Ethereum’s price declined to around $1,610, extending recent losses. Analyst Crypto Pulse stated the asset followed a projected bearish path, down approximately 34% since a May resistance test. Technical analysis indicates recovery depends on ETH breaking and holding above the $1,686 resistance level.
Ethereum price continues to face pressure, struggling to recover from a steep decline that began after testing major resistance. At report time, ETH traded at approximately $1,610, representing a 24-hour drop of over 3%.
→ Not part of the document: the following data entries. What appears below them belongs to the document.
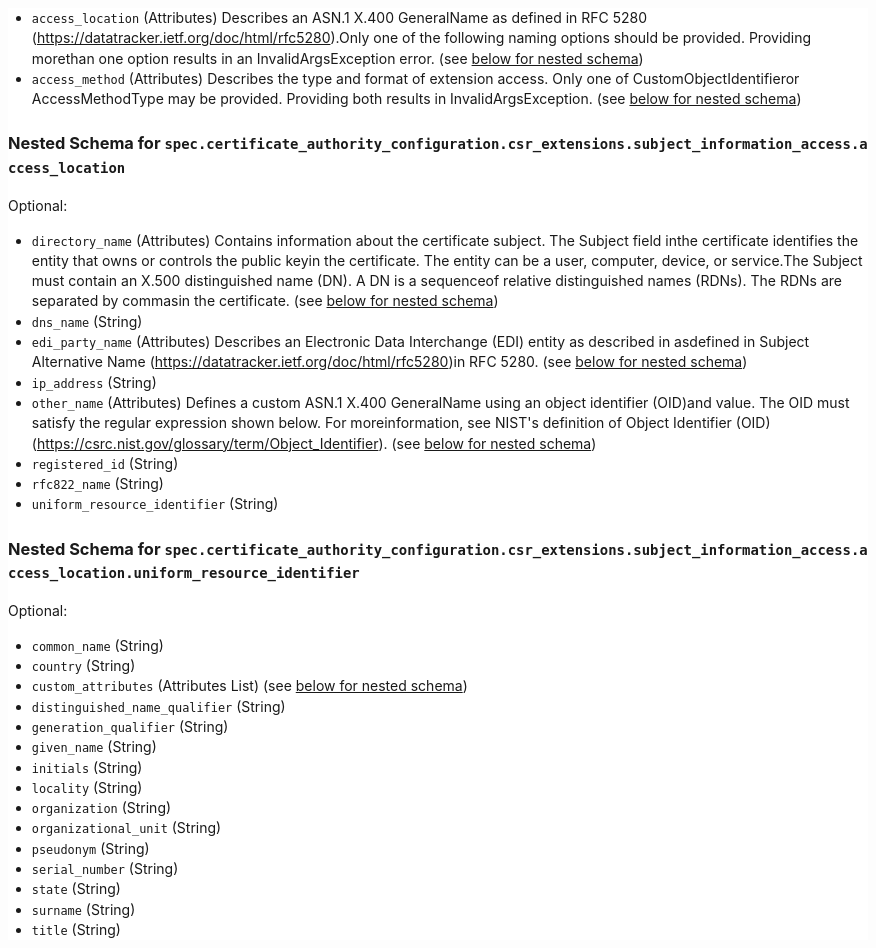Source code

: - `access_location` (Attributes) Describes an ASN.1 X.400 GeneralName as defined in RFC 5280 (https://datatracker.ietf.org/doc/html/rfc5280).Only one of the following naming options should be provided. Providing morethan one option results in an InvalidArgsException error. (see [below for nested schema](#nestedatt--spec--certificate_authority_configuration--csr_extensions--subject_information_access--access_location))
- `access_method` (Attributes) Describes the type and format of extension access. Only one of CustomObjectIdentifieror AccessMethodType may be provided. Providing both results in InvalidArgsException. (see [below for nested schema](#nestedatt--spec--certificate_authority_configuration--csr_extensions--subject_information_access--access_method))

<a id="nestedatt--spec--certificate_authority_configuration--csr_extensions--subject_information_access--access_location"></a>
### Nested Schema for `spec.certificate_authority_configuration.csr_extensions.subject_information_access.access_location`

Optional:

- `directory_name` (Attributes) Contains information about the certificate subject. The Subject field inthe certificate identifies the entity that owns or controls the public keyin the certificate. The entity can be a user, computer, device, or service.The Subject must contain an X.500 distinguished name (DN). A DN is a sequenceof relative distinguished names (RDNs). The RDNs are separated by commasin the certificate. (see [below for nested schema](#nestedatt--spec--certificate_authority_configuration--csr_extensions--subject_information_access--access_location--directory_name))
- `dns_name` (String)
- `edi_party_name` (Attributes) Describes an Electronic Data Interchange (EDI) entity as described in asdefined in Subject Alternative Name (https://datatracker.ietf.org/doc/html/rfc5280)in RFC 5280. (see [below for nested schema](#nestedatt--spec--certificate_authority_configuration--csr_extensions--subject_information_access--access_location--edi_party_name))
- `ip_address` (String)
- `other_name` (Attributes) Defines a custom ASN.1 X.400 GeneralName using an object identifier (OID)and value. The OID must satisfy the regular expression shown below. For moreinformation, see NIST's definition of Object Identifier (OID) (https://csrc.nist.gov/glossary/term/Object_Identifier). (see [below for nested schema](#nestedatt--spec--certificate_authority_configuration--csr_extensions--subject_information_access--access_location--other_name))
- `registered_id` (String)
- `rfc822_name` (String)
- `uniform_resource_identifier` (String)

<a id="nestedatt--spec--certificate_authority_configuration--csr_extensions--subject_information_access--access_location--directory_name"></a>
### Nested Schema for `spec.certificate_authority_configuration.csr_extensions.subject_information_access.access_location.uniform_resource_identifier`

Optional:

- `common_name` (String)
- `country` (String)
- `custom_attributes` (Attributes List) (see [below for nested schema](#nestedatt--spec--certificate_authority_configuration--csr_extensions--subject_information_access--access_location--uniform_resource_identifier--custom_attributes))
- `distinguished_name_qualifier` (String)
- `generation_qualifier` (String)
- `given_name` (String)
- `initials` (String)
- `locality` (String)
- `organization` (String)
- `organizational_unit` (String)
- `pseudonym` (String)
- `serial_number` (String)
- `state` (String)
- `surname` (String)
- `title` (String)
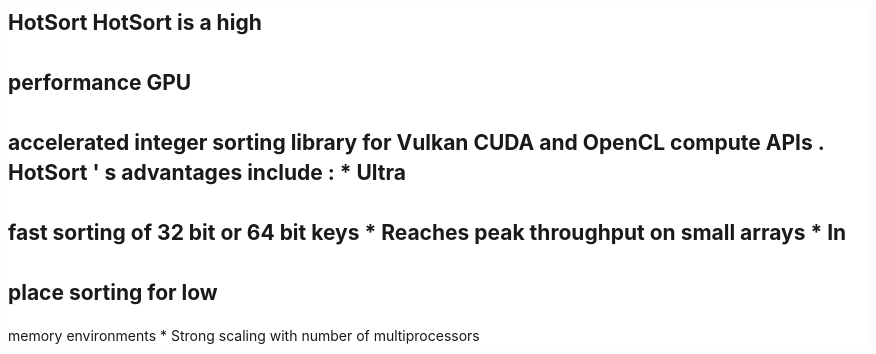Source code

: #
HotSort
HotSort
is
a
high
-
performance
GPU
-
accelerated
integer
sorting
library
for
Vulkan
CUDA
and
OpenCL
compute
APIs
.
HotSort
'
s
advantages
include
:
*
Ultra
-
fast
sorting
of
32
bit
or
64
bit
keys
*
Reaches
peak
throughput
on
small
arrays
*
In
-
place
sorting
for
low
-
memory
environments
*
Strong
scaling
with
number
of
multiprocessors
Analyst Crypto Pulse noted Ethereum performed exactly as projected in a May 2 market analysis. “Based on the analysis from Crypto Pulse, the best possible time to go short on ETH would have been when the coin was approaching a critical level of resistance,” as mentioned in a June 24 post.
Technical indicators show Ethereum trading near a Bollinger Band support level of $1,566. The key middle band resistance stands at $1,686, a level buyers must reclaim to signal a stronger recovery.
The Moving Average Convergence Divergence (MACD) suggests downward momentum may be slowing. However, the indicator remains in negative territory, reflecting ongoing selling pressure.
Ethereum’s broad ecosystem supports DeFi, stablecoins, and NFTs, making its price movements influential across the crypto market. A sustained recovery could boost broader market confidence.
Market participants now watch for a potential reclaim of the $1,686 resistance level. Failure to hold this level risks further losses and a retest of lower support zones.